Speculative data-parallel algorithms for language recognition have been widely experimented for various types of FA (DFA and NFA) automata, often derived from regular expressions. Such an algorithm cuts the input string into chunks, independently recognizes each chunk in parallel by means of identical FAs, and at last joins the chunk results and checks overall consistency. In chunk recognition, it is necessary to speculatively start the FAs in any state, thus causing an overhead that reduces the speedup over a serial algorithm. Existing data-parallel DFA-based recognizers suffer from the excessive number of starting states, and the NFA-based ones suffer from the number of nondeterministic transitions. Our data-parallel algorithm is based on the new FA type called reduced interface DFA (RI-DFA), which minimizes the speculation overhead without incurring in the penalty of nondeterministic transitions or of impractically enlarged DFA machines. The algorithm is proved to be correct and theoretically efficient, because it combines the state-reduction of an NFA with the speed of deterministic transitions, thus improving on both DFA-based and NFA-based existing implementations. The practical applicability of the RI-DFA approach is confirmed by a quantitative comparison of the number of starting states for a large public benchmark of complex FAs. On multi-core computing architectures, the RI-DFA recognizer is much faster than the NFA-based one on all benchmarks, while it matches the DFA-based one on some benchmarks and performs much better on some others. The extra time cost to construct RI-DFA vs DFA is moderate and is compatible with a practical use.

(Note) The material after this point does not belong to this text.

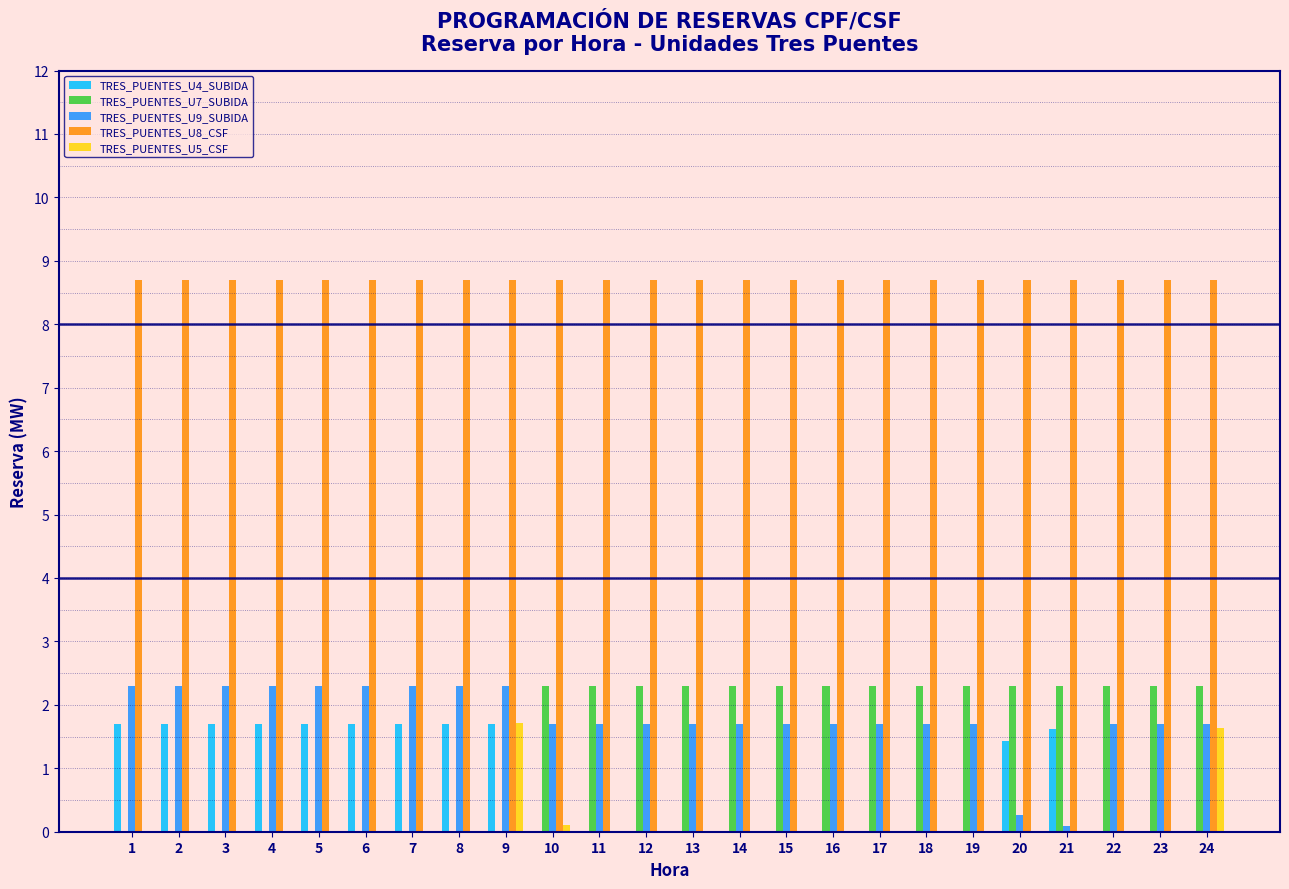

What is the total value across all series at 23?

12.7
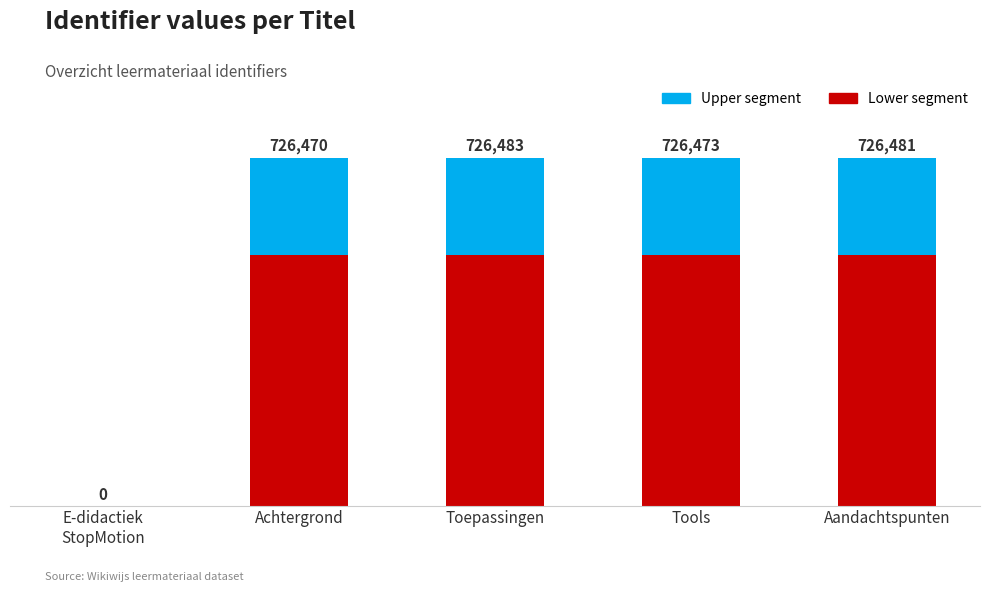

Are the bars grouped side by side (vs. stacked)?

No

翻译：用于语言识别的推测性数据并行算法已在多种类型的有限自动机（DFA与NFA）上得到广泛实验，这些自动机通常由正则表达式推导而来。此类算法将输入字符串分割为数据块，通过相同的有限自动机并行独立识别每个数据块，最后合并分块结果并检查整体一致性。在分块识别过程中，有限自动机需要以任意状态进行推测性启动，由此产生的开销会降低相对于串行算法的加速比。现有基于DFA的数据并行识别器受困于过多的起始状态数量，而基于NFA的识别器则受限于非确定性转移的数量。本文提出的数据并行算法基于新型有限自动机——精简接口DFA（RI-DFA），该模型能在不引入非确定性转移或DFA规模爆炸的前提下最小化推测开销。该算法被证明具有正确性与理论高效性，因其融合了NFA的状态精简优势与确定性转移的速度特性，从而在现有基于DFA和NFA的实现方案上均取得改进。通过对复杂有限自动机大型公共基准测试中起始状态数量的定量比较，验证了RI-DFA方法的实际适用性。在多核计算架构上，RI-DFA识别器在所有基准测试中均大幅优于基于NFA的识别器；与基于DFA的识别器相比，在部分基准测试中表现相当，在另一些测试中则显著更优。相较于DFA，构建RI-DFA的额外时间成本适中，符合实际应用需求。